Nos contacts actuels avec les élus en charge de ce Pays nous laissent à penser que cette opportunité serait appréciée.

La problématique simplifiée:

Il y a deux systèmes pour définir des périmètres dans le cas des vergers à châtaigniers.

-1-On peut choisir de définir des sites épousant la surface exacte des vergers les plus remarquables (4 ou 5) et y conduire des opérations de conservation pure. On achète les parcelles, on met sous cloche avec de belles pancartes et on continue de détruire le reste avec la bonne conscience afférente à tout techno qui se respecte. C’est visiblement la solution qui satisferait au mieux les intérêts de notre conseil général, du Préfet et des promoteurs de l’autoroute.

C’est de toute évidence irrecevable au regard de la directive , ce qui ne veut pas dire que nos services déconcentrés de l’État ne retiendrons pas cette solution. C’est le système à minima qui préserve une quantité négligeable de l’espèce avec pour objectif de rester dans l’effet d’annonce. Sur environ 15 000 Ha d’habitat potentiel plus ou moins dense, moins de cinquante devraient être concernés par une telle méthode.

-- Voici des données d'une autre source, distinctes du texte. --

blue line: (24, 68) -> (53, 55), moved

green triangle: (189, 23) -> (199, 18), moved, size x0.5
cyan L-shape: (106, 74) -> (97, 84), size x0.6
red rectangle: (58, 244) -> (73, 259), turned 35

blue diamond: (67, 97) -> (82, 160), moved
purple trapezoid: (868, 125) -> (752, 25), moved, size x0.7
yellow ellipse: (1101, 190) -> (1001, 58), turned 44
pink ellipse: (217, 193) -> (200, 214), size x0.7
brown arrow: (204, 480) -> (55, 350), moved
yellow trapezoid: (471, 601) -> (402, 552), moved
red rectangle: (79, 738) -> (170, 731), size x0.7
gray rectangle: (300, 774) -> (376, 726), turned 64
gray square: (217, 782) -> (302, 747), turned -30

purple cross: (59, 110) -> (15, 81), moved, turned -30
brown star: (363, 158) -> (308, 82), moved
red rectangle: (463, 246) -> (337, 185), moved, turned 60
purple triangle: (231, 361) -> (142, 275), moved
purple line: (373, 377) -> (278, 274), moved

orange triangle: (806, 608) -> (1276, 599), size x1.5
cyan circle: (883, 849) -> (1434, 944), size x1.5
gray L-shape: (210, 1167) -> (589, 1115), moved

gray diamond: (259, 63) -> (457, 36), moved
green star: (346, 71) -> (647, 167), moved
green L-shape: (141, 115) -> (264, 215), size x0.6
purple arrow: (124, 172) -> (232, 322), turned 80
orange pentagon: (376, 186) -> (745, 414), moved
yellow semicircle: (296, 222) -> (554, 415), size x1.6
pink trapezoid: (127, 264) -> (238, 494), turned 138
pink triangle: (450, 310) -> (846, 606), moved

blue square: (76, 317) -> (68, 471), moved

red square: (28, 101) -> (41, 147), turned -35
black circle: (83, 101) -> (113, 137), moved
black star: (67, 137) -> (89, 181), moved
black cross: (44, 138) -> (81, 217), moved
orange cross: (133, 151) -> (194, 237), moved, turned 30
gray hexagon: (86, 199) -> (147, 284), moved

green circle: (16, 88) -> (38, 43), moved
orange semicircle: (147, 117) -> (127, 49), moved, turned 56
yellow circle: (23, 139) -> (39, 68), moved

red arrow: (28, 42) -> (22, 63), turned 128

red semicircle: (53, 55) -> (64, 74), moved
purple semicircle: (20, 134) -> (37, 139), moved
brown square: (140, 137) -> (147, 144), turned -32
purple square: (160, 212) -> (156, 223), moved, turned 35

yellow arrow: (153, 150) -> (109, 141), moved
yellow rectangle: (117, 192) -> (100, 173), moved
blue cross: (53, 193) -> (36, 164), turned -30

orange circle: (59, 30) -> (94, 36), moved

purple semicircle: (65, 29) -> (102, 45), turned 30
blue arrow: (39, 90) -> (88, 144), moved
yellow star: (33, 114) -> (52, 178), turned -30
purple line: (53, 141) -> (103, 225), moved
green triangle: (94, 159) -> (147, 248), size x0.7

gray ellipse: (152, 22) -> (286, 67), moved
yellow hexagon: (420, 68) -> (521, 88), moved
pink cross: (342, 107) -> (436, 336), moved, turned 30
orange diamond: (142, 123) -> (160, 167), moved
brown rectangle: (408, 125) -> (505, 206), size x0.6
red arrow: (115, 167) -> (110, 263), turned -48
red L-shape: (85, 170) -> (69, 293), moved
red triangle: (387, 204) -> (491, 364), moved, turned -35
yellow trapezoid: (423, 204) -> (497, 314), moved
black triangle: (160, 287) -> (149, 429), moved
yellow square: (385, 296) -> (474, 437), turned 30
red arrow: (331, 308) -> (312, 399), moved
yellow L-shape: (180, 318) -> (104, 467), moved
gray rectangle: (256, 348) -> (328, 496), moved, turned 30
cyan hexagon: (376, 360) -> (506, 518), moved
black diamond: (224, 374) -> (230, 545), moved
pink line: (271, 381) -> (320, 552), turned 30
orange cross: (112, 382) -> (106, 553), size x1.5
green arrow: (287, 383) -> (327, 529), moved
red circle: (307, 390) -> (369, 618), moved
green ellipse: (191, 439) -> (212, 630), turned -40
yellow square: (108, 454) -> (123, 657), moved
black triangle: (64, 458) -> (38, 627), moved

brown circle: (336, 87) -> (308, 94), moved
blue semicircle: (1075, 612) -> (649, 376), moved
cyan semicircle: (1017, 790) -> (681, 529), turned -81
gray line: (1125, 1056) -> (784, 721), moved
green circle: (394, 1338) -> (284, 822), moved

L’autre conséquence inévitable va être les difficultés liées à l’acceptation de ces projets de conservation dans le tissu social local. En effet, les meilleures réussites en terme de protection de milieux naturels sont celles qui bénéficie d’une dynamique locale forte. La solution de micro sites mis sous cloche ne peut permettre de lancer une dynamique locale à même de répondre à la gestion des sites périphériques laissés sans protection. Les acteurs locaux vont assister en spectateur à des actions pilotes, sans avoir eux-mêmes possibilité de valoriser leur propre patrimoine naturel. C’est d’autant plus stupide que ces vieux vergers à châtaigniers sont des éléments forts du patrimoine local et que certaines actions d’entretien et de mise en valeur sont déjà aujourd’hui conduites de façon bénévole. Comment faire passer l’idée de conservation à terme de la biodiversité sans la transcender par un lien avec une identité territoriale.

- 2 - On peut privilégier la définition d’un périmètre englobant le plus possible de vergers ou d’alignements de châtaigniers en privilégiant une vision à moyen terme, basée sur un objectif de restauration des corridors biologiques entre noyaux denses, qui s’appuie sur les réalités patrimoniales de ces milieux, renforçant l’identité du territoire et rendant éligible à soutien financier l’ensemble des opérations de restaurations au sein de cet ensemble homogène.

On ne peut pas imaginer une perspective de réussite pour un projet se bornant à préserver quelques noyaux représentatifs, une belle vitrine de ce qui fut. Par contre, tout est envisageable en travaillant pour que les gardiens actuels de ce patrimoine soient soutenus à l’échelle d’un territoire plus vaste, pour qu’ils se réapproprient ce qui reste leur héritage.